I have been converting csv files to parquet files using the duckdb::dbExecute()
R function but running into a type issue with one of my files. I have a column called code that I want to be VARCHAR not BIGINT. I cannot seem to override the BIGINT conversion and it's throwing an error.
dbExecute(con, sprintf("CREATE VIEW csv_data AS SELECT * FROM read_csv_auto('%s')", csv_file))
dbExecute(con, sprintf("COPY (SELECT * FROM csv_data) TO '%s' (FORMAT 'parquet', CODEC 'snappy')", parquet_file))
where the error thrown is after the second line.
Error when converting column "code". Could not convert string "FELH234713" to 'BIGINT'
Column code is being converted as type BIGINT
This type was auto-detected from the CSV file.
Possible solutions:
* Override the type for this column manually by setting the type explicitly, e.g. types={'code': 'VARCHAR'}
* Set the sample size to a larger value to enable the auto-detection to scan more values, e.g. sample_size=-1
* Use a COPY statement to automatically derive types from an existing table.
I have tried setting the type explicitly but that gives me a syntax error. I think one of the issues is that the code column contains only integer looking values as well as a mix of character and integer values. The csv file is too big to load into memory ~500gb.
my attempts at querying when setting type: all throw the same syntax error
dbExecute(con, sprintf("COPY (SELECT * FROM csv_data) TO '%s' (FORMAT 'parquet', CODEC 'snappy', types={'code': 'VARCHAR'})", parquet_file))
dbExecute(con, sprintf("COPY (SELECT * FROM csv_data) TO '%s' (FORMAT 'parquet', CODEC 'snappy', TYPES ('code' 'VARCHAR')))", parquet_file))
dbExecute(con, sprintf("COPY (SELECT * FROM csv_data) TO '%s' (FORMAT 'parquet', CODEC 'snappy', TYPES (code VARCHAR))", parquet_file))
error:
Error in `dbSendQuery()`:
! rapi_prepare: Failed to extract statements:
Parser Error: syntax error at or near "'VARCHAR'"
LINE 1: ...arquet', CODEC 'snappy', TYPES ('code' 'VARCHAR'))
DuckDB supports a couple of ways to work with this.
Setup:
writeLines(c("a,b","1,A"), "~/quux.csv")
conn <- duckdb::dbConnect(duckdb::duckdb(), ":memory:")

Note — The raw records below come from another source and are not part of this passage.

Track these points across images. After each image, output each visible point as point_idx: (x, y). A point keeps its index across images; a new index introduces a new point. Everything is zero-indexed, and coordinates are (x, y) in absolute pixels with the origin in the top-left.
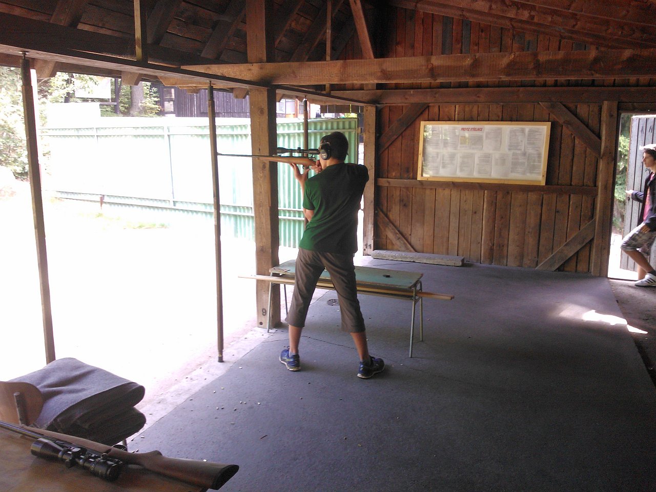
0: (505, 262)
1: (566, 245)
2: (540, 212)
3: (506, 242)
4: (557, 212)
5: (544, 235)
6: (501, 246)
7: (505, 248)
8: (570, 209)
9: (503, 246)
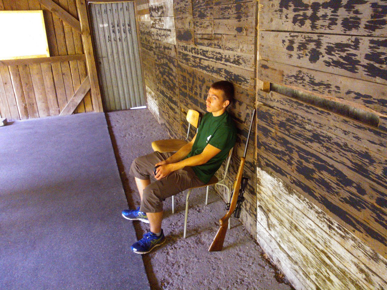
0: (37, 114)
1: (75, 96)
2: (52, 76)
3: (34, 101)
4: (63, 74)
5: (59, 92)
6: (32, 105)
7: (35, 106)
8: (71, 71)
9: (33, 104)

DBI::dbGetQuery(conn, "select * from read_csv('/Users/r2/quux.csv')") |>
str()
# 'data.frame': 1 obs. of 2 variables:
# $ a: num 1
# $ b: chr "A"
For each column, you can specify types=
(ref: https://duckdb.org/docs/stable/data/csv/overview.html):
DBI::dbGetQuery(conn, "select * from read_csv('~/quux.csv', types={'A':'VARCHAR'})") |>
str()
# 'data.frame': 1 obs. of 2 variables:
# $ a: chr "1"
# $ b: chr "A"
This means your view can be defined as
dbExecute(con, sprintf("CREATE VIEW csv_data AS SELECT * FROM read_csv_auto('%s', types={'code':'VARCHAR'})", csv_file))
If you don't know beforehand the column name beforehand, then you can mess with sample_size
. It defaults to 20,480 (ref: https://duckdb.org/docs/stable/data/csv/auto_detection.html), you can set it to a large enough positive value if you know where the strings will be found. You can disable the limit by setting it to -1
, which means it'll read in all data before auto-determining class, with the risk of a performance hit.